Cristicisms of the 1st Green Revolution
The green revolution (GR) originally was implemented in response to the growing population during the 1960’s. As overlooked by Malthus, innovation became the solution to handling the exponential growth of the population. Food supplies were increased through the implementation of High Yielding Varieties (HYV’s) of crops that were genetically modified to increase yields. At first this was thought to have been a successful endeavor. Rice and wheat yields in India tripled as more crops were able to grow on the same amount of land. The GR was lauded for increasing productivity per capita, creating more resistant crops, using less fertilizer and shortening growing seasons (Benson 2007).
However, as the green revolution expanded, problems arose, socially, economically and environmentally. Economically problems began because the new varieties of crops were costly, creating a situation where only wealthier farmers were able to grow them. As food production increased for these wealthier farmers, food prices plummeted. Smaller-scale farmers were not able to compete with these prices and were forced to sell to the consolidating large monopolies. This, along with the fact that mechanization of farms created higher unemployment led to social problems due to an increase of people moving away from rural sectors and into urban ones. Cities became overcrowded with unemployed ex-farmers who were looking for employment-creating numerous social problems (Benson 2007).
Environmentally it was overlooked that the increase in yield per area would mean an increased stress on the land for that area. Higher levels of irrigation led to salinization of the soil while the increased water demand lead to salt-water intrusion in the aquifers. Due to the fact that the newly created crops were more resistant to the harmful effects of pesticides, farmers began using more pesticides rather than less. This subsequently further polluted the water supply, leading to the cycle where the poor become poorer because of environmental pollution.
The initial Green Revolution failed in part, because it did not examine the externalities. It myopically tried to focus solely on the problem of production without comprehensively considering the Social, Environmental and Economic Ramifications of its strategy.

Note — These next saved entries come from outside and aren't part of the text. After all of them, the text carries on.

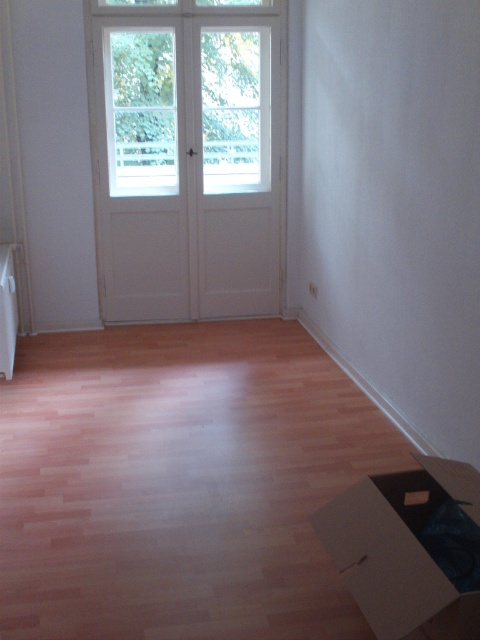
Question: Can you confirm if white wooden door at upper center is positioned above brown cardboard box at lower right?

Choices:
 (A) no
 (B) yes

Answer: (B)

Question: Which point appears closest to the camera in this image?

Choices:
 (A) (194, 145)
 (B) (395, 508)

Answer: (B)

Question: Does white wooden door at upper center appear on the left side of brown cardboard box at lower right?

Choices:
 (A) yes
 (B) no

Answer: (A)

Question: Is white wooden door at upper center below brown cardboard box at lower right?

Choices:
 (A) no
 (B) yes

Answer: (A)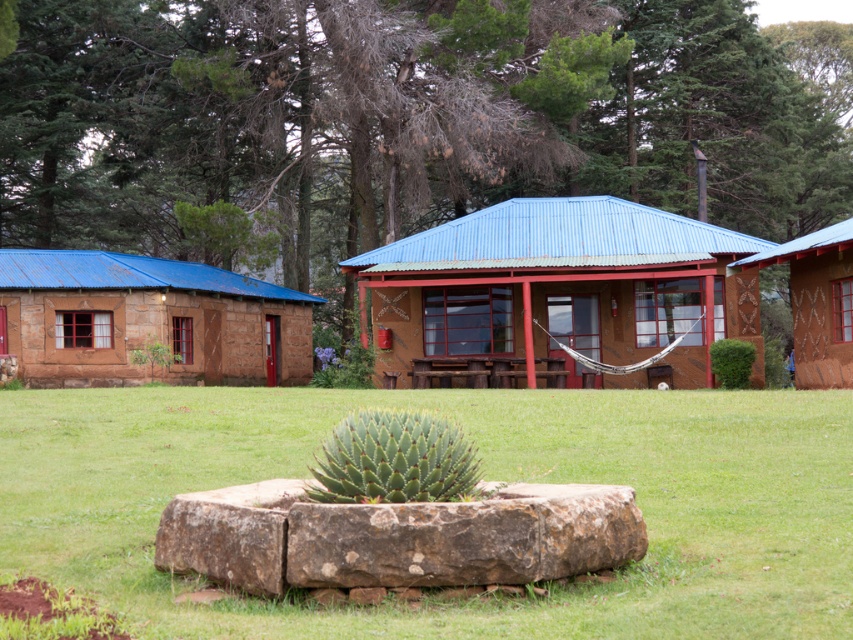
You are standing in the middle of the lawn in front of the brown clay cabin at center and want to walk to the brown textured cabin at right. Which direction should you face to head towards it?

The brown textured cabin at right is located above the brown clay cabin at center, so you should face upwards to head towards it.

Based on the photo, you are standing in the serene outdoor setting described. You want to place a 2.5 meter long wooden bench on the green grass at center. Can you fit it there without it overlapping any other objects?

The green grass at center is 5.33 meters away from the viewer, but the distance alone doesn not determine if the bench will fit. Since there are no other objects mentioned near the green grass at center, the bench can likely be placed there without overlapping other objects.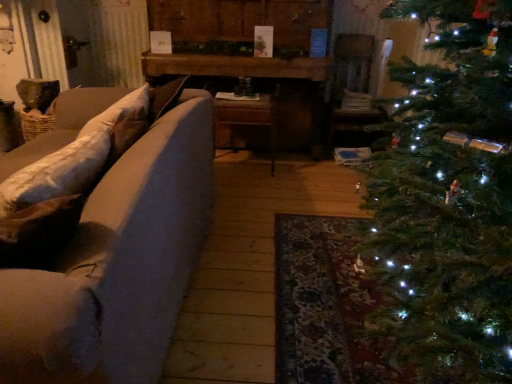
Question: In terms of width, does wooden table at center look wider or thinner when compared to matte gray couch at left?

Choices:
 (A) wide
 (B) thin

Answer: (B)

Question: In the image, is wooden table at center on the left side or the right side of matte gray couch at left?

Choices:
 (A) right
 (B) left

Answer: (A)

Question: From a real-world perspective, is wooden table at center above or below matte gray couch at left?

Choices:
 (A) below
 (B) above

Answer: (B)

Question: Looking at their shapes, would you say matte gray couch at left is wider or thinner than wooden table at center?

Choices:
 (A) wide
 (B) thin

Answer: (A)

Question: Considering the relative positions of matte gray couch at left and wooden table at center in the image provided, is matte gray couch at left to the left or to the right of wooden table at center?

Choices:
 (A) right
 (B) left

Answer: (B)

Question: From a real-world perspective, is matte gray couch at left physically located above or below wooden table at center?

Choices:
 (A) below
 (B) above

Answer: (A)

Question: In the image, is matte gray couch at left positioned in front of or behind wooden table at center?

Choices:
 (A) front
 (B) behind

Answer: (A)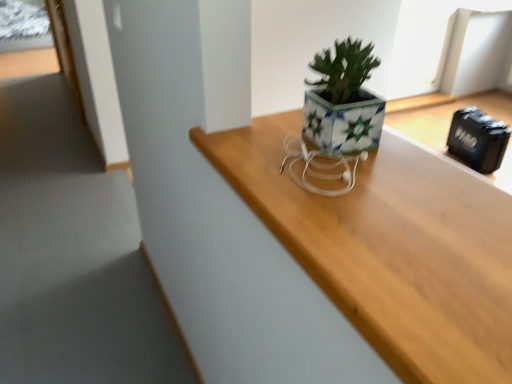
The width and height of the screenshot is (512, 384). What do you see at coordinates (391, 249) in the screenshot?
I see `wooden table at center` at bounding box center [391, 249].

Looking at this image, what is the approximate height of wooden table at center?

1.43 inches.

Identify the location of wooden table at center. (391, 249).

Identify the location of wooden table at center. pos(391,249).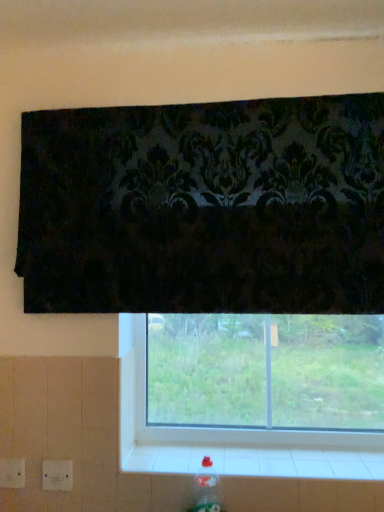
Question: Does clear plastic bottle at lower right have a smaller size compared to transparent glass window at center?

Choices:
 (A) yes
 (B) no

Answer: (A)

Question: Does clear plastic bottle at lower right have a lesser width compared to transparent glass window at center?

Choices:
 (A) no
 (B) yes

Answer: (A)

Question: Is clear plastic bottle at lower right far from transparent glass window at center?

Choices:
 (A) no
 (B) yes

Answer: (A)

Question: From a real-world perspective, is clear plastic bottle at lower right positioned under transparent glass window at center based on gravity?

Choices:
 (A) yes
 (B) no

Answer: (A)

Question: From the image's perspective, does clear plastic bottle at lower right appear lower than transparent glass window at center?

Choices:
 (A) yes
 (B) no

Answer: (A)

Question: Does point (337, 438) appear closer or farther from the camera than point (198, 475)?

Choices:
 (A) closer
 (B) farther

Answer: (B)

Question: In terms of height, does transparent glass window at center look taller or shorter compared to clear plastic bottle at lower right?

Choices:
 (A) short
 (B) tall

Answer: (B)

Question: Do you think transparent glass window at center is within clear plastic bottle at lower right, or outside of it?

Choices:
 (A) outside
 (B) inside

Answer: (A)

Question: From a real-world perspective, is transparent glass window at center above or below clear plastic bottle at lower right?

Choices:
 (A) above
 (B) below

Answer: (A)

Question: Is point (200, 497) closer or farther from the camera than point (142, 438)?

Choices:
 (A) farther
 (B) closer

Answer: (B)

Question: In terms of width, does clear plastic bottle at lower right look wider or thinner when compared to transparent glass window at center?

Choices:
 (A) wide
 (B) thin

Answer: (A)

Question: Which is correct: clear plastic bottle at lower right is inside transparent glass window at center, or outside of it?

Choices:
 (A) outside
 (B) inside

Answer: (A)

Question: In the image, is clear plastic bottle at lower right on the left side or the right side of transparent glass window at center?

Choices:
 (A) right
 (B) left

Answer: (B)

Question: Considering the positions of white tile at lower center and clear plastic bottle at lower right in the image, is white tile at lower center bigger or smaller than clear plastic bottle at lower right?

Choices:
 (A) small
 (B) big

Answer: (B)

Question: From a real-world perspective, is white tile at lower center above or below clear plastic bottle at lower right?

Choices:
 (A) above
 (B) below

Answer: (A)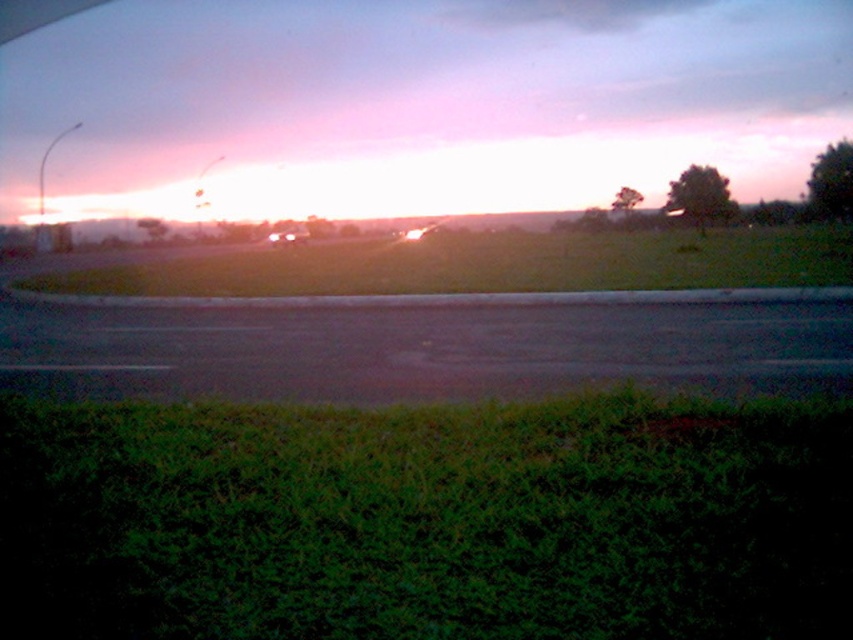
Does black asphalt highway at center have a lesser width compared to matte black car at center?

In fact, black asphalt highway at center might be wider than matte black car at center.

Can you confirm if black asphalt highway at center is smaller than matte black car at center?

Indeed, black asphalt highway at center has a smaller size compared to matte black car at center.

You are a GUI agent. You are given a task and a screenshot of the screen. Output one action in this format:
    pyautogui.click(x=<x>, y=<y>)
    Task: Click on the black asphalt highway at center
    The height and width of the screenshot is (640, 853).
    Given the screenshot: What is the action you would take?
    pyautogui.click(x=421, y=349)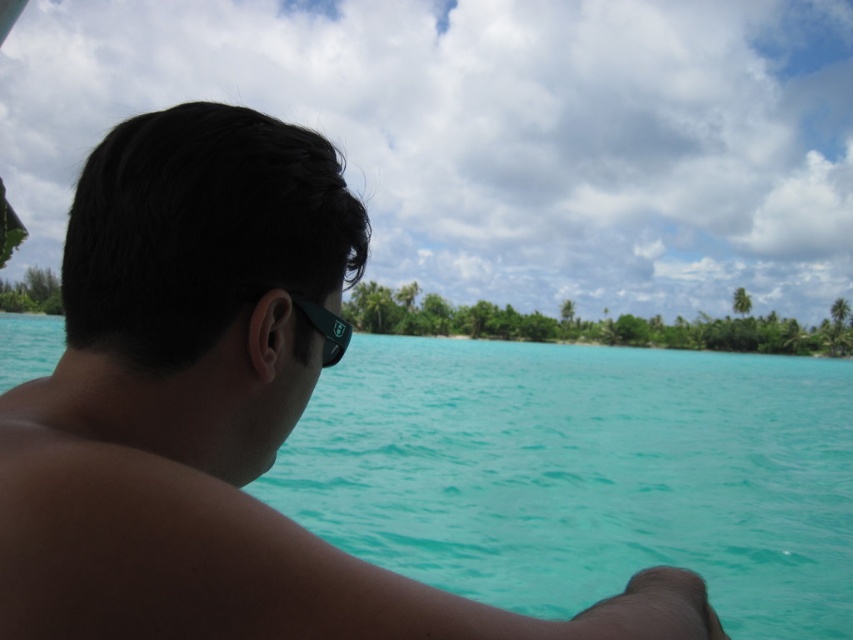
Question: Where is matte black sunglasses at upper left located in relation to black rubber goggles at ear in the image?

Choices:
 (A) left
 (B) right

Answer: (B)

Question: Is matte black sunglasses at upper left thinner than black rubber goggles at ear?

Choices:
 (A) yes
 (B) no

Answer: (B)

Question: Is matte black sunglasses at upper left further to the viewer compared to black rubber goggles at ear?

Choices:
 (A) no
 (B) yes

Answer: (A)

Question: Which of the following is the closest to the observer?

Choices:
 (A) matte black sunglasses at upper left
 (B) black rubber goggles at ear

Answer: (A)

Question: Which of the following is the closest to the observer?

Choices:
 (A) black rubber goggles at ear
 (B) matte black sunglasses at upper left

Answer: (B)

The article “The End of Plenty” (Bourne 2009), points out that the use of pesticides and chemicals is killing farmers. It has also been shown to cause blood cancer in farmers. As an example, in Punjab, India, researchers found pesticides in farmers’ blood, their water table, their vegetables, even their wives’ breast milk. Another reason is the high cost of fertilizers and pesticides which has plunged many Punjab farmers into debt. A second green revolution could be based on genetic modification only with the purpose of growing new varieties with higher yields, reduced fertilizer needs, and drought tolerance, but, I believe that, nevertheless, a genetically treated seeds could involve other secondary effects still unknown. I agree with Rachel Bezner Kerr (Bourne 2009) pg. 58, that big companies are pushing farmers to participate in foreign programs instead of using ecological methods and local resources and skills.
In general, the first green generation failed because they focus only on using the land without having a better management plan to avoid depletion. This first green generation exemplifies the wrong idea we still have that mainly economic development is the best option for progress. The concept of the second green revolution is an improved version on what the first practitioners wanted to do, but this time the environmental element is included.